Growing up, Kareem Ali wanted to be a rocket scientist. The New York native (who now lives in Phoenix) never actually made it into the space program, but his passion for the cosmos remains intact—in fact, it’s at the core of his artistic vision. Future Black Music, We Are Stardust, Black Science… these are just a few of the no less than 47 releases he’s dropped in the past two years, each one mapping out a utopian future in which humanity—and Black people in particular—can finally carve out an existence that’s free of injustice and oppression.
Afrofuturism is Ali’s guiding light, and iconic innovators such as Sun Ra, Herbie Hancock, Larry Heard, Underground Resistance and Drexciya have all shaped his worldview. His first musical love, however, was jazz, and he found an early hero in Miles Davis, whose seminal Kind of Blue LP prompted Ali to pick up the trumpet back in middle school. More than a decade later, he’s still playing, and though he now operates in the electronic music realm, it’s clear that Davis’ iconoclastic spirit has found its way into Ali’s work.
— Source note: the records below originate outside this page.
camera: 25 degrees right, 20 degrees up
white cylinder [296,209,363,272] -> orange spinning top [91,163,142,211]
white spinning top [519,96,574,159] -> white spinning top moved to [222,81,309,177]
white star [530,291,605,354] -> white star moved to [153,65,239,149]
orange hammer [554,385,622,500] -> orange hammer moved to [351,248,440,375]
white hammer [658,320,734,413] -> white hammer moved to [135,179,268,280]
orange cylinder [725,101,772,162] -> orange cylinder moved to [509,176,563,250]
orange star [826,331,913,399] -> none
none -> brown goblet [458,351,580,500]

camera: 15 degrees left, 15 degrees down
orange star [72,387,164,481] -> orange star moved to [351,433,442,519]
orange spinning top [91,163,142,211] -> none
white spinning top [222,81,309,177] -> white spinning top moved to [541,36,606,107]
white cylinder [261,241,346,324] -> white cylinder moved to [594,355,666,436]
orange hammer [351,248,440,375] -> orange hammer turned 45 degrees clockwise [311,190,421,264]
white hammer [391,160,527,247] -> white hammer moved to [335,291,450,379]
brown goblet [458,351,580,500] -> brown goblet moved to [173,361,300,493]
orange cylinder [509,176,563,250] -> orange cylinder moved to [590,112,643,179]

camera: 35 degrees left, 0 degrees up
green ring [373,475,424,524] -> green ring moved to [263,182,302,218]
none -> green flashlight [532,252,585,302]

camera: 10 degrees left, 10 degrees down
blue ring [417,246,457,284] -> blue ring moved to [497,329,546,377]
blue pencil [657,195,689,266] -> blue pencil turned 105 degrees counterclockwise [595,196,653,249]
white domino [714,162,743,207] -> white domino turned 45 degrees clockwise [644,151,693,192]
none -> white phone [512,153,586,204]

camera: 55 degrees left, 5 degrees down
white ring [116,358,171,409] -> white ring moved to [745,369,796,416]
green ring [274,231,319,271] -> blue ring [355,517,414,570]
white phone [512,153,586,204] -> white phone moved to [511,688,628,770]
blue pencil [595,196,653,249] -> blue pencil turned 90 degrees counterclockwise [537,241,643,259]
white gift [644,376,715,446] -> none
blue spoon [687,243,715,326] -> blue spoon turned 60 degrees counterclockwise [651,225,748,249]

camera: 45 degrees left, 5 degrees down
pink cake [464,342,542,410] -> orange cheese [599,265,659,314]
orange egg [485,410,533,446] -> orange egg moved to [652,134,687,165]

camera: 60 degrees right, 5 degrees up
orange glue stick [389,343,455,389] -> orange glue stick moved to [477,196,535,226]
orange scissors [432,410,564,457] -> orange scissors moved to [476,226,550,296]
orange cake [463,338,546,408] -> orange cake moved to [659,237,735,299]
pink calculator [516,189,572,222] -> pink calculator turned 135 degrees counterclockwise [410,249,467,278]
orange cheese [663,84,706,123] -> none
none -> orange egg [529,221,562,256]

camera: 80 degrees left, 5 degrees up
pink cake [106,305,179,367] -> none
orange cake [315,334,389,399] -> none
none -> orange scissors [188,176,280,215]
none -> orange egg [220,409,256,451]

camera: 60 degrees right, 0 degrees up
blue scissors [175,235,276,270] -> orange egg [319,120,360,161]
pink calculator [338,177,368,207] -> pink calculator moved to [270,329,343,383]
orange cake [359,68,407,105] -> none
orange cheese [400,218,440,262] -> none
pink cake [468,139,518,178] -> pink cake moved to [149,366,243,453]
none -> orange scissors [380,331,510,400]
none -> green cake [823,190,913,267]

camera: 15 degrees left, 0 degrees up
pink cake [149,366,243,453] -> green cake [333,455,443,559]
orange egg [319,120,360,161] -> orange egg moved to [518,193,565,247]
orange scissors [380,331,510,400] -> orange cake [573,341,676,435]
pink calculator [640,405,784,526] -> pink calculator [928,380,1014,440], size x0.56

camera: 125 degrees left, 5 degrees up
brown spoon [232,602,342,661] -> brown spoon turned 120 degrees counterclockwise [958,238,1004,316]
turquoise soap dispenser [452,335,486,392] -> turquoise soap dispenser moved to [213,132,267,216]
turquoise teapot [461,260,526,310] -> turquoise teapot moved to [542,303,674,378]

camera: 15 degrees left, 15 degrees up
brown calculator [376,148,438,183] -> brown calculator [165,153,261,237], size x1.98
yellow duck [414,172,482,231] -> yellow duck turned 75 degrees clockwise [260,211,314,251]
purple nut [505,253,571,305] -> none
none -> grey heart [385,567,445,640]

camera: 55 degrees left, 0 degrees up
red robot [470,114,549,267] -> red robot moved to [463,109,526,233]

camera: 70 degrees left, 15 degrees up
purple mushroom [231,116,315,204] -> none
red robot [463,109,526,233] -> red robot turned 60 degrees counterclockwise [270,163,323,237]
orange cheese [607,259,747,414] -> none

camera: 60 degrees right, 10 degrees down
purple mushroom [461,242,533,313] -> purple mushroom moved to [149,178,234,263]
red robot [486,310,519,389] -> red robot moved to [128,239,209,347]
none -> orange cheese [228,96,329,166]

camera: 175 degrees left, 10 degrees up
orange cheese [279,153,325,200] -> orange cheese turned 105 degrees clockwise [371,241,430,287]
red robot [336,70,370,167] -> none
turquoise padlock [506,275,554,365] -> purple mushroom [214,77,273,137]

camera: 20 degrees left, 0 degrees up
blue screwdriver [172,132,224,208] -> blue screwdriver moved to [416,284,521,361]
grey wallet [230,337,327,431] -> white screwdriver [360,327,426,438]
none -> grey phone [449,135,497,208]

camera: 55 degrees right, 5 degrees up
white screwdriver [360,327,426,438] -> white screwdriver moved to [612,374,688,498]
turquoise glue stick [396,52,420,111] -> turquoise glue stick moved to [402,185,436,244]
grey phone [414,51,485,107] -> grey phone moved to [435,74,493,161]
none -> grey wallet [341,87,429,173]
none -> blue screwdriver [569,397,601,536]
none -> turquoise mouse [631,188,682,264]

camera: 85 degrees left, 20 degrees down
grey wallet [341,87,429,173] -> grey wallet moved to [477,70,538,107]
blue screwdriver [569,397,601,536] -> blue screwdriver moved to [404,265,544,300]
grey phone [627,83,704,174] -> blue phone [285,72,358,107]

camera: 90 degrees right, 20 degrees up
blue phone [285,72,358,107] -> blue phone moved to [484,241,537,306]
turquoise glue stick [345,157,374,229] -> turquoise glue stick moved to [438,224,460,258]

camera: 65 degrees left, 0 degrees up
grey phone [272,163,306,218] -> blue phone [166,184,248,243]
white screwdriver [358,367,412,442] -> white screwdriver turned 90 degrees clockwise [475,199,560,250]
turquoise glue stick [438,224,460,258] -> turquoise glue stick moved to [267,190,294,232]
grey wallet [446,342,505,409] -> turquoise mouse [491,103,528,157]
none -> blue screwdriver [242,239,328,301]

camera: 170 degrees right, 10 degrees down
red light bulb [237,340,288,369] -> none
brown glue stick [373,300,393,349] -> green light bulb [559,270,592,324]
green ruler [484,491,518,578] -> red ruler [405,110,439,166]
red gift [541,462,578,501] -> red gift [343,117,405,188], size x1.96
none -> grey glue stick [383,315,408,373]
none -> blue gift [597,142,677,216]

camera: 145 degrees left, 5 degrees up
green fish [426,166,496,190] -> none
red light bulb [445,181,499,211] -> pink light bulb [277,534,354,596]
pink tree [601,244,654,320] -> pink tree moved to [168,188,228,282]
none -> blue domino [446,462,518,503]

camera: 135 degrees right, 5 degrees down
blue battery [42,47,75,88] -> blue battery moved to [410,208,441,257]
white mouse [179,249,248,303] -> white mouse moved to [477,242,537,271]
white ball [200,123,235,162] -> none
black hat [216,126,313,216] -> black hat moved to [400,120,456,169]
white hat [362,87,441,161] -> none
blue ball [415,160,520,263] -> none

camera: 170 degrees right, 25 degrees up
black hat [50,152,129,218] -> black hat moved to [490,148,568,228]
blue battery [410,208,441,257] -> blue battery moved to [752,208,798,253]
Fueled by a tireless work ethic and a seemingly endless well of creativity, he’s found an audience and captured the attention of not just Pitchfork, but other media outlets like Bandcamp Daily and Rolling Stone, who named his G R O W T H LP one of the Best Albums of 2020. Other artists have also taken notice, as his tracks have been played and charted by the likes of Four Tet, Pete Tong and Bicep, and Caribou.